> YOUR OBJECTIVE: Once the line with "10W/31-830 DULUX D" is found in the entries below, repeat it and each following line exactly, up to and including the line with "por lo que los". Add no other lines.

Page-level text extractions
○ ○ ○ ○

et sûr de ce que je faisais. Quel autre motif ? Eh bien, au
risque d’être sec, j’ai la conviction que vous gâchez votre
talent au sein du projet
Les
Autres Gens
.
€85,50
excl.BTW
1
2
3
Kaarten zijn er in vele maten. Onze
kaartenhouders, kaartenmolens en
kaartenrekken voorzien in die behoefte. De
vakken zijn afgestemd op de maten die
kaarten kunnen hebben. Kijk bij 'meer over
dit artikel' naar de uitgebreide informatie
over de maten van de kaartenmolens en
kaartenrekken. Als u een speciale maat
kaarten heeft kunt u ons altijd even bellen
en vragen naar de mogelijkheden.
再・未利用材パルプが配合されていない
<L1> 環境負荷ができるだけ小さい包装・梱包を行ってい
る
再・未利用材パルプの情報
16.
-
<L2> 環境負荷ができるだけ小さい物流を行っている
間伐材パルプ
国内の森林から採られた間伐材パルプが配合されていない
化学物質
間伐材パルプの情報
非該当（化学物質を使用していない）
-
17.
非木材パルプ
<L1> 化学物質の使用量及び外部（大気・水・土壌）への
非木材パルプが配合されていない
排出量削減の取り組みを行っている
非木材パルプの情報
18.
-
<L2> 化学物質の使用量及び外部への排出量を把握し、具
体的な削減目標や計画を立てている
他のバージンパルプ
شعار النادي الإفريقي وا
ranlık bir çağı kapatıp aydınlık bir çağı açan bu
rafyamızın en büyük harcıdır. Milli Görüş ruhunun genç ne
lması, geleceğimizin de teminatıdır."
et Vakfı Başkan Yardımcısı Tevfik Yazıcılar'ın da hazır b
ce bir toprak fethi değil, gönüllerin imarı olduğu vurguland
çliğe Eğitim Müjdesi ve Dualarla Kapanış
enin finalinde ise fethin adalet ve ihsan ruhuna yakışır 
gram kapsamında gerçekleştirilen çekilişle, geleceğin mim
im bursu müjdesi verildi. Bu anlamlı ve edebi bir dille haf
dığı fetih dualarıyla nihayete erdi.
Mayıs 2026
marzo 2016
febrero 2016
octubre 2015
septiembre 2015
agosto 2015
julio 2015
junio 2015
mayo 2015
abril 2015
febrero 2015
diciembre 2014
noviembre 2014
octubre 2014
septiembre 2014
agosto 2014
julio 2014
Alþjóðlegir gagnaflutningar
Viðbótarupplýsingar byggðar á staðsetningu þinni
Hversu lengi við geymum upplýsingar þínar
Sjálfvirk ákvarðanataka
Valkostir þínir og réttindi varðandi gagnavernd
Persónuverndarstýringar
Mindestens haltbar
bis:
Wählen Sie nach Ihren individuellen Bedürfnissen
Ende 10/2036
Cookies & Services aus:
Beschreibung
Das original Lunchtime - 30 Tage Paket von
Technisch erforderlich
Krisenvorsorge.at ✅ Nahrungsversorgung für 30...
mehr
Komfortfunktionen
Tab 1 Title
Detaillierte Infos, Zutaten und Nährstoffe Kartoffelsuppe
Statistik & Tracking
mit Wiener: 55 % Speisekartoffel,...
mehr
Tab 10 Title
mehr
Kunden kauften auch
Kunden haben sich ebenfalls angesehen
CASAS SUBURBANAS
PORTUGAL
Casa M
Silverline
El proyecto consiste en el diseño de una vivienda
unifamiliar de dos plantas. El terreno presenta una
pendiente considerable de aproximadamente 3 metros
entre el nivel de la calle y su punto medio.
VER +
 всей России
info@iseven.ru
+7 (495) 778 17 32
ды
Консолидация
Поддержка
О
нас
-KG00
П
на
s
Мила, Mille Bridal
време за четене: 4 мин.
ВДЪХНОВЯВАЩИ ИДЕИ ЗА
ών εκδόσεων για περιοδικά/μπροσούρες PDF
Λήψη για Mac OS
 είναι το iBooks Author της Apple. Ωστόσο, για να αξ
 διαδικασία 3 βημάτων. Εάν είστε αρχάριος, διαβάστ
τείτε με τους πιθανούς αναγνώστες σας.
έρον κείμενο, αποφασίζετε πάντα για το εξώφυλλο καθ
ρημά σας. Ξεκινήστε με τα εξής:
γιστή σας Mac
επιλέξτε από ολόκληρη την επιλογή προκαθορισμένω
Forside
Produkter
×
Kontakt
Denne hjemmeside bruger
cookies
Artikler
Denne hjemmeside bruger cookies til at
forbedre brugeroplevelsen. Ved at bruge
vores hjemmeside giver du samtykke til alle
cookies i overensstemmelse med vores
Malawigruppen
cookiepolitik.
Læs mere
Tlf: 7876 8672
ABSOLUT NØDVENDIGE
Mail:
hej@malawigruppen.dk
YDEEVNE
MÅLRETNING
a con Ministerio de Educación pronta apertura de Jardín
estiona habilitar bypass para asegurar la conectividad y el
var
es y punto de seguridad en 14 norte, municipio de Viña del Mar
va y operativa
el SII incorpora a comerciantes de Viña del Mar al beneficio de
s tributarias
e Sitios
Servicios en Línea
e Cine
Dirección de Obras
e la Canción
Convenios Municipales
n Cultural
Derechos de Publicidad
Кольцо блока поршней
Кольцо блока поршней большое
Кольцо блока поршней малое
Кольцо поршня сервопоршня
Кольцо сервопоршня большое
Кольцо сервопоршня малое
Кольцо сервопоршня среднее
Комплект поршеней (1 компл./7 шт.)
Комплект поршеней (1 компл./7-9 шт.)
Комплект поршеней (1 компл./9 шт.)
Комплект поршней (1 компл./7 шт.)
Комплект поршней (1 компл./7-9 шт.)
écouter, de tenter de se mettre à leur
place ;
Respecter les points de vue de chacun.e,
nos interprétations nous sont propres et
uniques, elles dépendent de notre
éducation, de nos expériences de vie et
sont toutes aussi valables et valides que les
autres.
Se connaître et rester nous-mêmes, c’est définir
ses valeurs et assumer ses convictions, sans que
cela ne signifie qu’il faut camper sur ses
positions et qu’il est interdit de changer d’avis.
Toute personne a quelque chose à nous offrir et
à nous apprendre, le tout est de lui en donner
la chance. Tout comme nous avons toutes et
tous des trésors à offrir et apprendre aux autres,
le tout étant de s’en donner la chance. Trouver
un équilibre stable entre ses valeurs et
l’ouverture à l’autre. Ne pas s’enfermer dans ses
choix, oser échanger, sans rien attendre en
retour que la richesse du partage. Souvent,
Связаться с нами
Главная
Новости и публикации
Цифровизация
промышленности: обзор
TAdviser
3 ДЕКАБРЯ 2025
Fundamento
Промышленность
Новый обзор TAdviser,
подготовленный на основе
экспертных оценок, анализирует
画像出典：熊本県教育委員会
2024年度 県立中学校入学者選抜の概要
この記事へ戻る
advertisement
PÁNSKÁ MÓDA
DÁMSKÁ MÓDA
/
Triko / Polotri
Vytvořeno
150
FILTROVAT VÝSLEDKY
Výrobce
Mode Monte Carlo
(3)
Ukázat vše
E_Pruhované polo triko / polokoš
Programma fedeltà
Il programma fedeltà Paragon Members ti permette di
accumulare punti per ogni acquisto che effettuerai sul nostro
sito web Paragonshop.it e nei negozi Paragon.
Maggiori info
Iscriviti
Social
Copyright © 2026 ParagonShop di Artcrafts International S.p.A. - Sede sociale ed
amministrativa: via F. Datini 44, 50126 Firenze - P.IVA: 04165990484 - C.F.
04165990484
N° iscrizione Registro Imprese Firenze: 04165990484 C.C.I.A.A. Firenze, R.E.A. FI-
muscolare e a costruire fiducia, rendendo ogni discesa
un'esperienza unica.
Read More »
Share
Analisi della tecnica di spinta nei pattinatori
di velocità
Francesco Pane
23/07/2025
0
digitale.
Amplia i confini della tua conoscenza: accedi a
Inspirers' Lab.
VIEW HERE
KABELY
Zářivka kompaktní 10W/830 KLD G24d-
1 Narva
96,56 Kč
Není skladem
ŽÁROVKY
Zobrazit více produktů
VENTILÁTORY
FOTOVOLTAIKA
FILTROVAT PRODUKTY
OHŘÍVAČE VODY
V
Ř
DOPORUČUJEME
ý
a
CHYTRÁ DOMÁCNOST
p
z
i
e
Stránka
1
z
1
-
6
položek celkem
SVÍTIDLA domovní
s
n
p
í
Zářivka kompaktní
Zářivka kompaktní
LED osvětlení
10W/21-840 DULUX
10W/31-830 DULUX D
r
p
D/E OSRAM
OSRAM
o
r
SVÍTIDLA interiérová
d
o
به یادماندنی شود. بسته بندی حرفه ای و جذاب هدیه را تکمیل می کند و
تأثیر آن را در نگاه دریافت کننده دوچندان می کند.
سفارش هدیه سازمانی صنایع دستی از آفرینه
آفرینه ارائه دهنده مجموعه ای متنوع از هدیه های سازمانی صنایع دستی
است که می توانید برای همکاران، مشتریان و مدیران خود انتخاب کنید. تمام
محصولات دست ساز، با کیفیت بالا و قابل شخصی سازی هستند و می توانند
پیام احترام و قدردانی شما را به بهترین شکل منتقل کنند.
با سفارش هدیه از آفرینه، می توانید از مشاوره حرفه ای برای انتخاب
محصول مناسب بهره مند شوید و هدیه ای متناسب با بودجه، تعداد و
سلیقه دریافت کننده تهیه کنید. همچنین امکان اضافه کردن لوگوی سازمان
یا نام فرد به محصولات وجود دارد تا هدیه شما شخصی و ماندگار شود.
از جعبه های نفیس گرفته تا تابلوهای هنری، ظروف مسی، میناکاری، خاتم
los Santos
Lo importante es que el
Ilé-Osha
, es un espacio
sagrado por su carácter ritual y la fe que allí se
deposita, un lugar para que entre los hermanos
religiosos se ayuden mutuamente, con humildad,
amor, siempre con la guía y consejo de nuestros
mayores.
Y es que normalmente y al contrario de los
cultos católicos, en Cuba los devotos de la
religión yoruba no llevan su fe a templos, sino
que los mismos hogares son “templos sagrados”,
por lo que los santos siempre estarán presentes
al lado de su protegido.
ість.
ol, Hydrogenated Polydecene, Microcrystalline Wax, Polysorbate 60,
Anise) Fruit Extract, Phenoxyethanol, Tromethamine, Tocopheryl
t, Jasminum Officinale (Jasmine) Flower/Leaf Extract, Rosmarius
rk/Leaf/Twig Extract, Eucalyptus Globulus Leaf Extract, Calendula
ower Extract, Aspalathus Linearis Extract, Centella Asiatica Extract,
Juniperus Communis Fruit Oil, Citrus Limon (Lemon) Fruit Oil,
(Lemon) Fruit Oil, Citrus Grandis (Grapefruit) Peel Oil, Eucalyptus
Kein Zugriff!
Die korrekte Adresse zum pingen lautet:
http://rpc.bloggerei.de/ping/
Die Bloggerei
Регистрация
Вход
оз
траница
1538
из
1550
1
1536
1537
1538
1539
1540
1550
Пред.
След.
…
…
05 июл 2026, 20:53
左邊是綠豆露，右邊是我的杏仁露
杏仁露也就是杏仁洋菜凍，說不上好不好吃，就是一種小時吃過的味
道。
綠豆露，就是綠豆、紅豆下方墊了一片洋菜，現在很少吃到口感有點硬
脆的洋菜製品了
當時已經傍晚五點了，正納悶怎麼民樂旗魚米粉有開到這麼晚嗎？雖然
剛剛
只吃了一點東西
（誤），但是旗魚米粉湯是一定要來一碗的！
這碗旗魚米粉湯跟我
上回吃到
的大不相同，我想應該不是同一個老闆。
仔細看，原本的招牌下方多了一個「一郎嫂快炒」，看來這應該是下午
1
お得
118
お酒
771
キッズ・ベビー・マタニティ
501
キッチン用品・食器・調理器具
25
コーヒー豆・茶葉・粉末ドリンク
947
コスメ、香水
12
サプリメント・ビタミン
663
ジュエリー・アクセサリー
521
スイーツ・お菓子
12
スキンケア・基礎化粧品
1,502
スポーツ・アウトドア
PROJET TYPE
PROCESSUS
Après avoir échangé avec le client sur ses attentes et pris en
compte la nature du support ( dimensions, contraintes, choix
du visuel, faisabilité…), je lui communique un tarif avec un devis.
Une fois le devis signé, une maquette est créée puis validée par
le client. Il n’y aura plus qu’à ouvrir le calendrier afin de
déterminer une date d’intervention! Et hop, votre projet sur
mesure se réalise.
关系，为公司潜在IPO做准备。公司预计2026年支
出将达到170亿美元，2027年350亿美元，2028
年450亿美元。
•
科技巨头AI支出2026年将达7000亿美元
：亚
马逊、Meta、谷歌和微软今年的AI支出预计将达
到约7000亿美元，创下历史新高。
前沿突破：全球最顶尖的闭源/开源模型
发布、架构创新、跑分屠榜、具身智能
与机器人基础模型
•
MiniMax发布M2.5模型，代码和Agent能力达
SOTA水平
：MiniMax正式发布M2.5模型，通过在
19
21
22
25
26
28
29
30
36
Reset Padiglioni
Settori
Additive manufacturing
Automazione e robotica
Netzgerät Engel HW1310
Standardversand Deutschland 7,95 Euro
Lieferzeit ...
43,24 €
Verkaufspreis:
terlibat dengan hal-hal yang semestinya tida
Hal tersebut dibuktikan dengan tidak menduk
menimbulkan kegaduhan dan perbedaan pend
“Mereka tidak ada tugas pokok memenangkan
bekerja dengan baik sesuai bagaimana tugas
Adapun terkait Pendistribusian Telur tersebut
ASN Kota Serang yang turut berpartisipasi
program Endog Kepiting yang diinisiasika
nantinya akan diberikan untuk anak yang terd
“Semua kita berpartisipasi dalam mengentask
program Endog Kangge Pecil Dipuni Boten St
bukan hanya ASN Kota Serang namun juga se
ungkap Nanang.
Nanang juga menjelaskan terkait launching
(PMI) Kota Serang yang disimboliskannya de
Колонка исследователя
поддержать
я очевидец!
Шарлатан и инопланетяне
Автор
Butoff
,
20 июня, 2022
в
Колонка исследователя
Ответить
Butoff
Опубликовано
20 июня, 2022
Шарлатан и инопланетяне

○ ○ ○ ○

> EXPECTED ANSWER:
10W/31-830 DULUX D
r
p
D/E OSRAM
OSRAM
o
r
SVÍTIDLA interiérová
d
o
به یادماندنی شود. بسته بندی حرفه ای و جذاب هدیه را تکمیل می کند و
تأثیر آن را در نگاه دریافت کننده دوچندان می کند.
سفارش هدیه سازمانی صنایع دستی از آفرینه
آفرینه ارائه دهنده مجموعه ای متنوع از هدیه های سازمانی صنایع دستی
است که می توانید برای همکاران، مشتریان و مدیران خود انتخاب کنید. تمام
محصولات دست ساز، با کیفیت بالا و قابل شخصی سازی هستند و می توانند
پیام احترام و قدردانی شما را به بهترین شکل منتقل کنند.
با سفارش هدیه از آفرینه، می توانید از مشاوره حرفه ای برای انتخاب
محصول مناسب بهره مند شوید و هدیه ای متناسب با بودجه، تعداد و
سلیقه دریافت کننده تهیه کنید. همچنین امکان اضافه کردن لوگوی سازمان
یا نام فرد به محصولات وجود دارد تا هدیه شما شخصی و ماندگار شود.
از جعبه های نفیس گرفته تا تابلوهای هنری، ظروف مسی، میناکاری، خاتم
los Santos
Lo importante es que el
Ilé-Osha
, es un espacio
sagrado por su carácter ritual y la fe que allí se
deposita, un lugar para que entre los hermanos
religiosos se ayuden mutuamente, con humildad,
amor, siempre con la guía y consejo de nuestros
mayores.
Y es que normalmente y al contrario de los
cultos católicos, en Cuba los devotos de la
religión yoruba no llevan su fe a templos, sino
que los mismos hogares son “templos sagrados”,
por lo que los santos siempre estarán presentes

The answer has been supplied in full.